任务要求
列出下面源码中用 #include 引入的全部头文件名。

原文
---------------

屏幕录像专家 爆破注册机 源码

 

#include <iostream>
#include <Windows.h>
#include <time.h>
#include <cstring>
 
using namespace std;
int main()
{
 
    char st[21] = { 0 };                        //用户名
    char jqm_a[31] = { 0 };                     //机器码
    char jqm[21] = { 0 };                       //机器码前20位
 
    cout << "请输入你的用户名：";
    cin >> st;
    cout << "请输入你的机器码:";
    cin >> jqm_a;
    int q;
    memcpy(jqm, jqm_a, 20);
    cout << "取机器码的前20位来算序列号" << jqm << endl;
 
    q = jqm[2];
    jqm[2] = jqm[18];
    jqm[18] = q;
 
    q = jqm[4];
    jqm[4] = jqm[15];
    jqm[15] = q;
 
 
    q = jqm[8];
    jqm[8] = jqm[11];
    jqm[11] = q;
    while (1)
    {
        char mb[7] = { 0 };                     //运算的出的字符串
        int eax_3;
        int edi_3 = 0;
        for (int i = 0; i < 20; i++)
        {
            eax_3 = st[i] ^ jqm[i];
            eax_3 = eax_3 * i;
            eax_3 = eax_3 + edi_3;
            edi_3 = eax_3;
        }
 
        edi_3 = edi_3 + 0x3039;
        itoa(edi_3, mb, 10);                    //mb=得到那5个秘钥字符，
        char str_z[51];                         //存放真正的字符串
 
 
        char    str[51];                //序列号
        char    str1[6] = { 0 };            //序列号后5个字符
        int     esi = 0;
        int     eax = 0;
        int     ecx = 0;
        int     edi;
        int     arg_3 = 0x2D;           //序列号长度-5
        BYTE    dl;
 
        const char* str2 = "1234567890";
 
        int edi_33 = edi_3;
        srand((unsigned int)time(0));
        while (1)
        {
            for (int i = 0; i < 5; i++)              //生成序列号前10个字符
                itoa((mb[i] + 0x14 - 9 - (1 / 2 + i)), str_z + (i * 2), 10);
 
 
            for (int i = 0; i <= 9; i++)
                str[i] = str_z[i];
            int eax_4;
            int ecx_4;
            int edx_4;
            edi_3 = edi_33;
            edi_3 = edi_3 + 0x4d44;
            eax_4 = int(edi_3 * 3.14 * 0.1594896331738427110);
 
            edi_3 = eax_4;
            ecx_4 = 0x186a0;
 
            edx_4 = eax_4 % ecx_4;
            itoa((edx_4 % 10 + 0x41) - 9 - 11 / 2 + 9, str + 10, 10);
 
            for (int i = 12; i < 50; i++)
                str[i] = str2[rand() % 10];
 
            int g;                                      //交换
            g = str[2];
            str[2] = str[38];
            str[38] = g;
 
            g = str[4];
            str[4] = str[25];
            str[25] = g;
 
            g = str[9];
            str[9] = str[31];
            str[31] = g;
 
 
 
 
 
            for (int i = 0; i <= 4; i++)
                str1[i] = str[45 + i];
            esi = 0;
            eax = 0;
            ecx = 0;
            while (1)

---------------

所示条目
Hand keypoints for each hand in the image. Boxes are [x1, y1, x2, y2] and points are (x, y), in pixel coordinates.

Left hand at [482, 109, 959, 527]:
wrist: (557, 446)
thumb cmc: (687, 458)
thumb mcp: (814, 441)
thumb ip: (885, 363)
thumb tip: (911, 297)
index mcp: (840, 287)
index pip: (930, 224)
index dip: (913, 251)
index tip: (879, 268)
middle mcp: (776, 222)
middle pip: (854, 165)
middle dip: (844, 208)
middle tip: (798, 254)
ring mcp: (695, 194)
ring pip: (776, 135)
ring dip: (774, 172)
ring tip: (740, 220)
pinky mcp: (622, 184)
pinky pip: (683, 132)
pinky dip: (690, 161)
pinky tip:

---------------

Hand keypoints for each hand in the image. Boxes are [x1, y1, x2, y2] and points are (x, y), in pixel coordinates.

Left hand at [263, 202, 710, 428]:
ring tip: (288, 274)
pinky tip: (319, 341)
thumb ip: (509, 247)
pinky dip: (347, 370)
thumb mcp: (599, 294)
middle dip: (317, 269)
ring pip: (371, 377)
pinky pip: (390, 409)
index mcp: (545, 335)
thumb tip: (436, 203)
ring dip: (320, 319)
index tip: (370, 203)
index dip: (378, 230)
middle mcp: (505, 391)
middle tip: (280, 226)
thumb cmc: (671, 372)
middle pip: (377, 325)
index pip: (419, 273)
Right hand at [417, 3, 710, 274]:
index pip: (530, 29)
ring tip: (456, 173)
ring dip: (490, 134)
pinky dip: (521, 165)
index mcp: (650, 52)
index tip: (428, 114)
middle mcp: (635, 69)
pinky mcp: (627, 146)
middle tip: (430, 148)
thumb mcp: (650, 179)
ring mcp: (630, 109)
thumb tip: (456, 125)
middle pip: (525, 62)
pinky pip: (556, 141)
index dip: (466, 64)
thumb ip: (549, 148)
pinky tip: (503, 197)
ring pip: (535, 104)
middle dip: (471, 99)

---------------

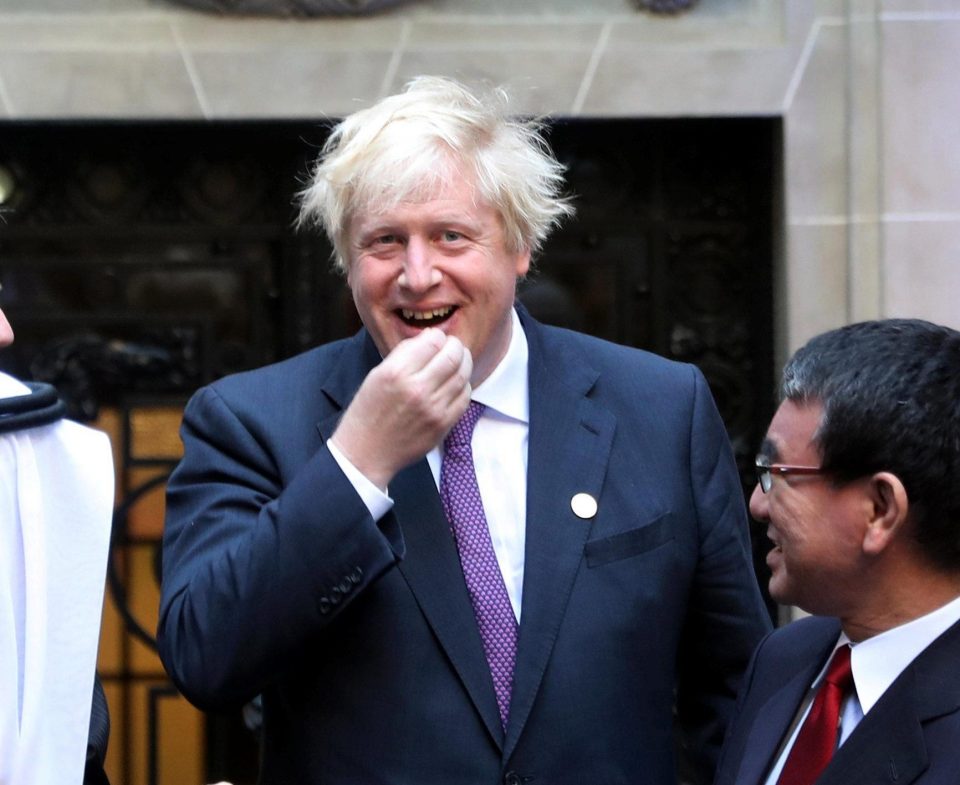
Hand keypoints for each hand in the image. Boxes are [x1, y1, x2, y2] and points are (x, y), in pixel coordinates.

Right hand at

---------------

完成结果
iostream、Windows.h、time.h、cstring